26
CASPAR
Jetzt
In Gedanken hält Caspar sich die Ohren zu, weil er nicht hören will, was Sam erzählt. In ihrem Blick steht so viel, so viel Ungesagtes, dass es sich anfühlt, als würde sie ein Schwert in seine Bauchmitte rammen.
Es braucht keine Worte. Es reicht dieser Blick. In ihm liest Caspar die Offenbarung, die er nicht lesen möchte. Noch bevor sie es ausspricht, hat ihr Blick ihn bereits niedergestochen. Dieses Mal direkt ins Herz.
Nein.
In seiner Vorstellung hat er die Augen fest zusammengekniffen, sitzt stumm da, stumm und taub und blind. Innerlich wehrt Caspar sich gegen das Lasso, das Sam in diesem Moment auswirft. Und obwohl er sich wehrt, mit Füßen tritt und wild um sich schlägt, fängt sie ihn doch ganz einfach ein.
Natürlich macht sie es vorsichtig, ohne Hast, und vielleicht macht sie es genau richtig. Aber was ist schon richtig? Sie kann jetzt nur einen gewaltigen Fehler begehen.
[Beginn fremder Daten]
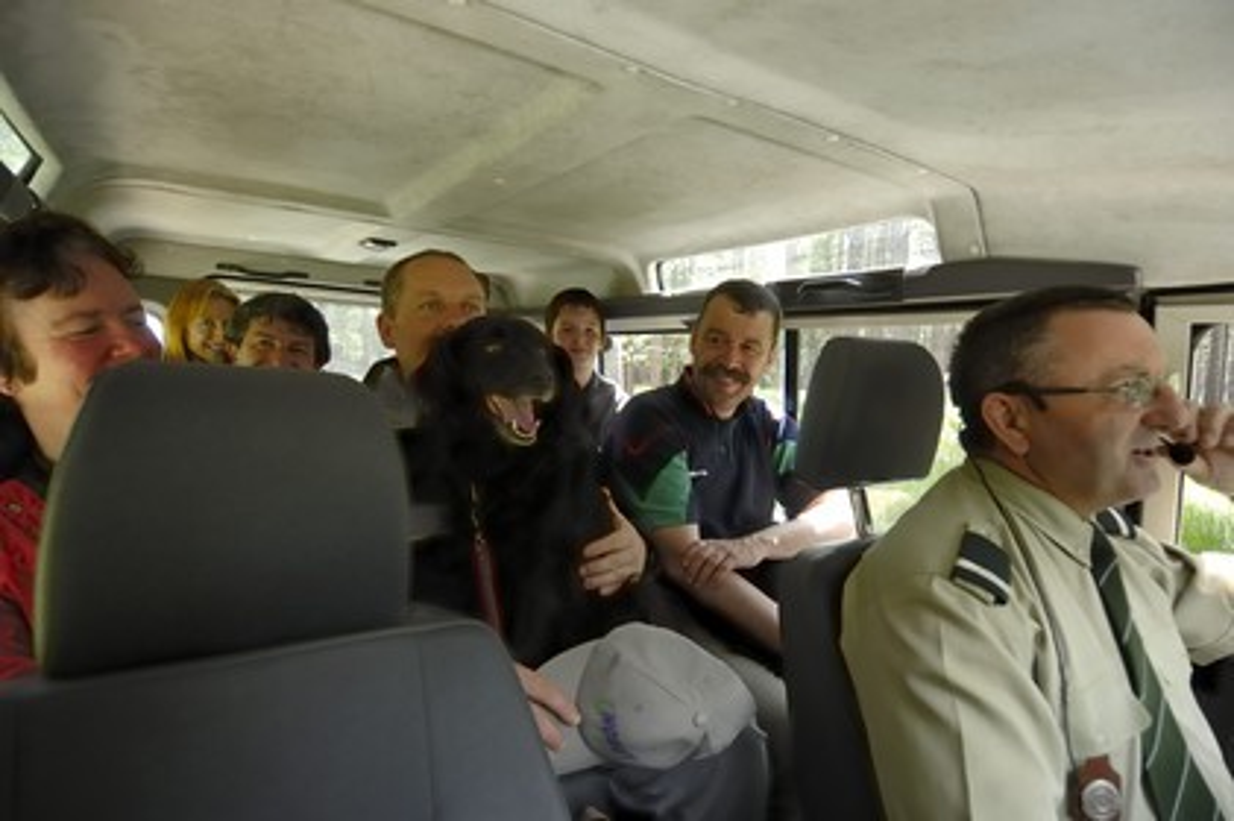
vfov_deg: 67.3
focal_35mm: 18
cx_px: 617
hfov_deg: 90.0
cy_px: 410
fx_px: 617
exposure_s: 1/40
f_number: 4
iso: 100
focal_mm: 12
Ihre Stimme ist weich, kaum mehr als ein Flüstern. »Es tut mir leid.«
»Was hast du gerade gesagt?«
Damit meint er nicht die Entschuldigung, was ihr auch klar zu sein scheint, denn sie wiederholt leise, aber eindringlich: »Ich will gar nicht sterben.«
Mit tränenverhangenen Augen blickt Sam ihn an und Caspar steht auf, weil er das Gefühl in seiner Brust nicht erträgt. Ihren Anblick erträgt er genauso wenig. Strähnig hängt ihr das indigoblaue Haar in der Stirn, ihr Gesicht ist von Erschöpfung gezeichnet und der Ausdruck auf ihren Zügen flackert unstetig wie eine Kerze im Wind. Ihre Tränen haben einen feuchten Pfad auf ihren Wangen hinterlassen und seine Hand zuckt in die Höhe, um ihn fortzuwischen, weil er Mitleid mit ihr hat, als ihm endlich dämmert, was Sam da eigentlich enthüllt hat.
Wahrscheinlich weil er kein gottverdammter Roboter ist und ihm dieses Mädchen in den letzten vier Stunden mehr Normalität gegeben und mehr Verständnis entgegengebracht hat als irgendjemand sonst in den letzten Wochen und Monaten.
Außer vielleicht Ghost. Und das Forum.
Plötzlich fühlt er sich verraten.
Abrupt geht er ein paar Schritte von ihr weg. Im Hintergrund erklingt das nächste Lied, ihr eigener Soundtrack zum beschissenen Film ihres Lebens. Passend dazu ist es Exit Music (For a Film)
von Radiohead
, ausgerechnet der bescheuerte Song, der wöchentlich in Caspars eigenem Kopfkino läuft. Zu oft hat er das Lied schon abgespielt und sich den Lyrics hingegeben, sich ausgemalt, wie es wäre, endlich alles hinter sich zu lassen.
Er ballt die Hände zu Fäusten, wendet ihr den Rücken zu. Dabei hört er, wie sie schniefend die Nase hochzieht.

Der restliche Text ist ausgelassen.